Developments in Sweeney’s courtroom coincided with the U.S. Court of Appeals for District of Columbia Circuit ruling 2-1 against investors in Perry Capital in February. Plaintiffs in that case also contend the Net Worth Sweep was illegal under provisions of the Administrative Practices Act and other statutes. However, the steady stream of documents made public by Judge Sweeney prompted a stinging dissent by Judge Janice Rogers Brown about the wisdom and propriety of the Sweep.
Among other assertions, she argued officials at the Federal Housing Finance Agency “pole vaulted over” their statutory authority. In doing so, the government looted the companies, which is in direct opposition of a conservator’s obligation. Accordingly, she warned this would send a bad signal to financial markets, commenting, “What might serve in a banana republic will not do in a constitutional one.”

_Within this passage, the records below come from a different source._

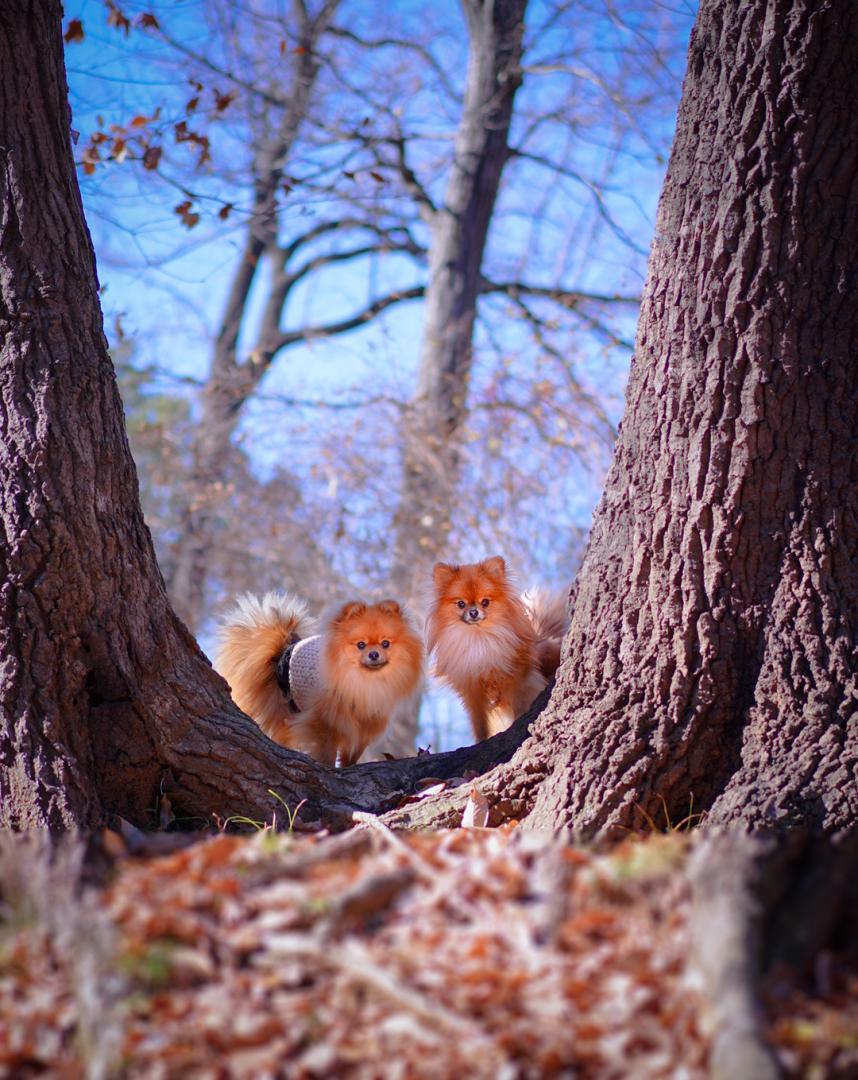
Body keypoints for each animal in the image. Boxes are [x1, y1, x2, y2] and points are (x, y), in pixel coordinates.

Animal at [213, 591, 421, 768]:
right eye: (360, 645)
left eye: (385, 643)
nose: (374, 654)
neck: (363, 681)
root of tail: (283, 650)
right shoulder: (325, 719)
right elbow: (326, 748)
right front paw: (328, 767)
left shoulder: (366, 722)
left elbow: (353, 750)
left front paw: (348, 765)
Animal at [423, 557, 566, 743]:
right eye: (461, 604)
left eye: (485, 602)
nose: (474, 612)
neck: (479, 637)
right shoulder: (472, 691)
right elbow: (479, 723)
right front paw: (481, 740)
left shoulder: (517, 677)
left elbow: (519, 704)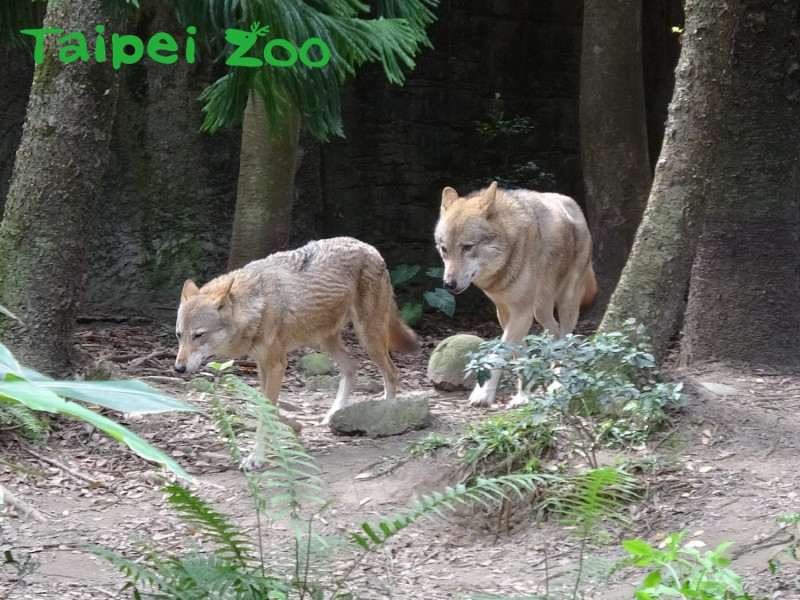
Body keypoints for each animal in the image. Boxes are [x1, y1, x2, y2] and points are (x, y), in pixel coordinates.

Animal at [174, 237, 418, 466]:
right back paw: (332, 415)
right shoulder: (263, 366)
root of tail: (369, 247)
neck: (258, 306)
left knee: (392, 372)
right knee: (352, 368)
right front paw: (296, 426)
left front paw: (256, 457)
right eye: (179, 335)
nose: (178, 368)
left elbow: (267, 411)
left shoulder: (277, 365)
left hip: (368, 339)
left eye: (199, 335)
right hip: (325, 342)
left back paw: (384, 415)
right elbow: (267, 407)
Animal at [432, 182, 592, 408]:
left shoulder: (522, 312)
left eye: (467, 247)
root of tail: (572, 203)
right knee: (555, 332)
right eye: (444, 249)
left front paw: (483, 393)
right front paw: (524, 395)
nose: (448, 284)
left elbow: (497, 352)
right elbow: (517, 354)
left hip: (566, 300)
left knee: (566, 336)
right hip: (540, 310)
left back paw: (558, 383)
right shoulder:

The Sixth District Court is not bound by the DC appellate court’s holding in the Perry case. Indeed, it is possible Judge Brown’s dissent in the Perry case will be persuasive. If that happens, there would be contradictory rulings in two federal appellate courts, raising the possibility of consideration by the U.S. Supreme Court.
In the meantime, groups of shareholders in Michigan and Minnesota are challenging the legality of the Sweep based on broader constitutional principles concerning separation of power and the authority of each branch of government. They argue the FHFA is unconstitutional in its structure: Immune from Congressional oversight because it requires no appropriation from Congress; immune from presidential oversight because it is run by a single director rather than a board and the director is removable by the president only for cause; and immune from judicial review, per the pleading of government lawyers in other shareholder suits.

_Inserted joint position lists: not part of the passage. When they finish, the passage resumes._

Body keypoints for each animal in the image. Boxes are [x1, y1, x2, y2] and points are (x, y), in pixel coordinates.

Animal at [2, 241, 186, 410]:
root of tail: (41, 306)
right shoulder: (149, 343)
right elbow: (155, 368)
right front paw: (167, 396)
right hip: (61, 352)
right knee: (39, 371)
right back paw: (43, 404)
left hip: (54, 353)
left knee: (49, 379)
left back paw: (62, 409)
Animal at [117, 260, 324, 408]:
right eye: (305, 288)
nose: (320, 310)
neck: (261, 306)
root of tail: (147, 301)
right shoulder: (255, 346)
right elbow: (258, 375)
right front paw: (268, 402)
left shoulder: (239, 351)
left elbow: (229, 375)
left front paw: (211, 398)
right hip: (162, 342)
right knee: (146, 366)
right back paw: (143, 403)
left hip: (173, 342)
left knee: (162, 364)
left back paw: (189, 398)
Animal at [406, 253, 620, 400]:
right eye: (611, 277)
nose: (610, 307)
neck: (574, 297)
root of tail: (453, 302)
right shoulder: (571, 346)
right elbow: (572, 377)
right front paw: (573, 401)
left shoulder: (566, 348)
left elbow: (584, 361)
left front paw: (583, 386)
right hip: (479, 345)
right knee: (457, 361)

These new challenges of FHFA’s action with regard to the Sweep also rest on the fact that the so-called Appointments Clause in Article I of the Constitution has been held to require principal officers to be nominated by the president and confirmed by the Senate. With regard to FHFA, Ed DeMarco, whose hostility to Fannie and Freddie and their shareholders is now well known, was serving merely as acting director of FHFA when the Net Worth Sweep went into effect in 2012. On top of that, these suits invoke the Constitutional non-delegation doctrine that says that agencies need to have an “intelligible principle.” Since the Appeals Court in the Perry case held that intelligible principle of preserving and conserving assets and operating the institutions in a sound and solvent manner was not binding at all, this begs the question of whether the FHFA has any restraint at all. This represents an astounding case of a government agency doing whatever it pleases and makes statutory language inconsequential.

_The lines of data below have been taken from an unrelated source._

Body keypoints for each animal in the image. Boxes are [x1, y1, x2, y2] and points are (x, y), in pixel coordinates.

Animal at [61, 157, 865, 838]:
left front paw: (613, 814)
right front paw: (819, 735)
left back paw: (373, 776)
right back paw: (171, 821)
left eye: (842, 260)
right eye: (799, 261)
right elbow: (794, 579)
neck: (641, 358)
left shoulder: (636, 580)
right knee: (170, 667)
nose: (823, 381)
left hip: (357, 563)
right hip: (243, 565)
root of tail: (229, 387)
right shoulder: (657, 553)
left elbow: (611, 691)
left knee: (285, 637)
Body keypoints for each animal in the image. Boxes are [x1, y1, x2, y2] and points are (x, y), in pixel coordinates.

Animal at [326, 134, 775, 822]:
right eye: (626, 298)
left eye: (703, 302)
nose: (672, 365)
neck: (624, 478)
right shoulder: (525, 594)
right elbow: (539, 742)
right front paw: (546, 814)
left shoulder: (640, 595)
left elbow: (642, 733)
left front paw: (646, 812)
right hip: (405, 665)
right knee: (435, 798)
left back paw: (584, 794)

Interestingly, the only other government agency with authority over such a segment of the economy with a composition similar to the FHFA is the Consumer Financial Protection Bureau (CFPB). Litigation over the constitutionality of the CFPB’s structure continues to work its way through the federal court system.
The “temporary” conservatorship forced on Fannie and Freddie is now in its ninth year. The Net Worth Sweep has sent close to $270 billion of the companies’ earning to Treasury, over $80 billion more than the $187.5 billion in emergency funds extended to the companies. Until officials in the Trump Administration decide to end the fiasco and embrace a plan to make shareholders whole and protect taxpayers and qualified buyers over the long term, the legal battles to overturn the unprecedented actions by government officials to invalidate the rights of shareholders will continue.